■ BLOQUE DE TEXTO

-----

Hubo, y aún los hay, muchos grandes pianistas en la historia del jazz. Unos pocos crearon estilos. Son inconfundibles desde sus primeras notas. Fueron imitados. Fundaron escuelas aún sin habérselo propuesto. Chick Corea fue uno de ellos.
“He tenido muchos maestros y por todos siento gratitud, pero el primero fue mi padre Armando”, dijo a Página/12, en su última visita a Buenos Aires. Y es que ese que deslumbró con sus primeros discos, Tones for Joe’s Bones, grabado a fines de 1966, y Now He Sings, Now He Sobs, de 1968, con su participación en el grupo de Miles Davis, con Circle y con Return to Forever, la invención que llevó el jazz-rock a un nuevo estadio, pasó su infancia escuchando a Armando y sus amigos y debutó profesionalmente a los 21 años, en 1963, tocando con Mongo Santamaria y Willie Bobo. Luego vinieron Blue Mitchell, entre 1964 y 1966, Herbie Mann y Stan Getz (con quien volvió a tocar en la década siguiente).

-----

■ DATOS ALMACENADOS

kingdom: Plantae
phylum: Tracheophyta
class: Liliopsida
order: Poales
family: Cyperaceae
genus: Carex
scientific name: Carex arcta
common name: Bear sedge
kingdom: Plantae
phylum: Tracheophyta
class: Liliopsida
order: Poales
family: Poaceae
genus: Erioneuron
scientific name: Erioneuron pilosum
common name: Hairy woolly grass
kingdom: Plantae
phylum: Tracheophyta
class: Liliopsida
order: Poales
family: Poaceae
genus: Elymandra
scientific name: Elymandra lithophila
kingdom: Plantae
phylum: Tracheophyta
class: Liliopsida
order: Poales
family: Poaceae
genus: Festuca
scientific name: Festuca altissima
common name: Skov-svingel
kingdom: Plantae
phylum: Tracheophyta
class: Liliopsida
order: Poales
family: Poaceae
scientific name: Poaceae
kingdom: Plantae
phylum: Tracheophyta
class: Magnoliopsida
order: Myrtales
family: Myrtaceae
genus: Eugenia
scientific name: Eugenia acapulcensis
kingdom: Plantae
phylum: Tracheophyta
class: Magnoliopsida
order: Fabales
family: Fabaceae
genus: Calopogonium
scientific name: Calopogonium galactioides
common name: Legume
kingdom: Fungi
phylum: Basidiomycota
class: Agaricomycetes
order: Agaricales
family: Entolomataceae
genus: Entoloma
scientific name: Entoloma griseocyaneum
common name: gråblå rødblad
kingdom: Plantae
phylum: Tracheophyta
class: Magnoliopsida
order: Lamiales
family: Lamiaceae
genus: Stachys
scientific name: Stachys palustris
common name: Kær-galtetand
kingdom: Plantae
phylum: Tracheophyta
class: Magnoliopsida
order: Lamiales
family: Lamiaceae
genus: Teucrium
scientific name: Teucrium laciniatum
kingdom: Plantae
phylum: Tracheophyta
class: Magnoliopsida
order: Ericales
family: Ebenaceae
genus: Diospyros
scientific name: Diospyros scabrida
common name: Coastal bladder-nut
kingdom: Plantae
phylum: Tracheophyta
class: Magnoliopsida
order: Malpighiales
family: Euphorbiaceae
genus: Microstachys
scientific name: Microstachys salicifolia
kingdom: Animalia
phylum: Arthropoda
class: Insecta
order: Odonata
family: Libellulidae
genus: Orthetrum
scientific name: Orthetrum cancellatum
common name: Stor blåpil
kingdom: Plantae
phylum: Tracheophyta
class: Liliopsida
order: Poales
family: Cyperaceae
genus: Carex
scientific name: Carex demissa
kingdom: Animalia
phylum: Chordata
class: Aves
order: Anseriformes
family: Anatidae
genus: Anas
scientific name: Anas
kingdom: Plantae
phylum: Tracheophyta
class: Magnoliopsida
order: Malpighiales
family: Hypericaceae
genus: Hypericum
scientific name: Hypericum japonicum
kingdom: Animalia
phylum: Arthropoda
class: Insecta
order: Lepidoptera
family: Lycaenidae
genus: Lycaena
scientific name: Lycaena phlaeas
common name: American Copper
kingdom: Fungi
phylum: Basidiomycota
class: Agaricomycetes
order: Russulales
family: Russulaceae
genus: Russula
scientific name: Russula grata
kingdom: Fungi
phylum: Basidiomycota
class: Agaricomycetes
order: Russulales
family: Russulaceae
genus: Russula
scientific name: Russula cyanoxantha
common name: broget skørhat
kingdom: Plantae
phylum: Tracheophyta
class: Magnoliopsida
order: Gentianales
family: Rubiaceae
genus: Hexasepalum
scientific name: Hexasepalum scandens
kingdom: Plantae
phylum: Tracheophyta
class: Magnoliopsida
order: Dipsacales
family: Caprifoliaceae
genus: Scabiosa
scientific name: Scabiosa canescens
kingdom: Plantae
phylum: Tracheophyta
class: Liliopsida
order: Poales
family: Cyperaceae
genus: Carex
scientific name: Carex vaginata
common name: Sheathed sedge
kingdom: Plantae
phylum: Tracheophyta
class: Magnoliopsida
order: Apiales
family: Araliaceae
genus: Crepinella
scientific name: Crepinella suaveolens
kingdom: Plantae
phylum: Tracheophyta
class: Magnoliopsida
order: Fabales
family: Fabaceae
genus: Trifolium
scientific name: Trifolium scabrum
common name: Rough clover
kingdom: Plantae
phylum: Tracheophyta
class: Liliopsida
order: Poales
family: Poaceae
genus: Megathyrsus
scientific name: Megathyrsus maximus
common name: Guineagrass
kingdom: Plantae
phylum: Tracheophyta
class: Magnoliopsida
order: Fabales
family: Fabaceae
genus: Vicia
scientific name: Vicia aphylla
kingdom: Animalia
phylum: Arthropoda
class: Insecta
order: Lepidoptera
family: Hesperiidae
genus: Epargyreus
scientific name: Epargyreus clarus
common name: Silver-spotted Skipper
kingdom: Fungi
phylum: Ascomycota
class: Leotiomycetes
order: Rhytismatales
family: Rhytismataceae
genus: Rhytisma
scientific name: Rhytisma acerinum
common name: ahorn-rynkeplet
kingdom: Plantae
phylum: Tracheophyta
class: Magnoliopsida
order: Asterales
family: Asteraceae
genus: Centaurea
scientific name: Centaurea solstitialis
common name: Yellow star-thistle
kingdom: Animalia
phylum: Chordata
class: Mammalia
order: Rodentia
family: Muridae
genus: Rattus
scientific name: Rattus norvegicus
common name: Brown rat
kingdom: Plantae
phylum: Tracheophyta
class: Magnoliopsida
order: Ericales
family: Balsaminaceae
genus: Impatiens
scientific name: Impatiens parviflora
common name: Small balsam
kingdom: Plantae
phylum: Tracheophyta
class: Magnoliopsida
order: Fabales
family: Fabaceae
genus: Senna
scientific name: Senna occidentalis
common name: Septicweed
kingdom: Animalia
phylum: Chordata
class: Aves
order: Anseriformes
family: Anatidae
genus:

-----

■ LISTA DE TAREAS
1. Reescribe el pasaje del texto sobre Chick Corea desde "Hubo, y aún" hasta "uno de ellos.", cambiando "pianistas" por "músicos".
2. Retoma el texto sobre Chick Corea y continúalo a partir de su última oración.

■ RESULTADOS ESPERADOS
1.
Hubo, y aún los hay, muchos grandes músicos en la historia del jazz. Unos pocos crearon estilos. Son inconfundibles desde sus primeras notas. Fueron imitados. Fundaron escuelas aún sin habérselo propuesto. Chick Corea fue uno de ellos.

2.
Ese doble –o triple– juego, entre el jazz caribeño (eso que en los Estados Unidos llaman “latino”), la abstracción más pura, y materiales provenientes de las músicas más populares, ese eclecticismo, fue, sin duda, su signo. No hay un solo Chick Corea. O sí, pero, como la imagen de un caleidoscopio, está integrada por imágenes mútiples y sus infinitos reflejos. Es fácil enamorarse de una sola de esas facetas. Del Corea de las grabaciones con Anthony Braxton o de sus improvisaciones para piano registradas por ECM. O de Friends o de Three Quartets. O de los dúos con Gary Burton. O del Return to Forever más latino o del cercano al prog rock en Romantic Warrior. O de Spanish Heart y The Leprechaun o, más cerca, de su extraordinario trío con Christian McBride en contrabajo y Brian Blade en batería. Y es fácil, también, decir que el de Tap Step –por poner un ejemplo– no es el verdadero. Cuando este cronista le preguntó, antes de una de sus primeras actuaciones en la Argentina, acerca de estos cambios de ropaje estético, Chick Corea se rio y contestó con otra pregunta. “¿Hay alguna comida que le guste mucho, mucho más que cualquier otra?”, inquirió. Y ante la respuesta afirmativa, volvió a preguntar: “¿Y la comería todos los días?”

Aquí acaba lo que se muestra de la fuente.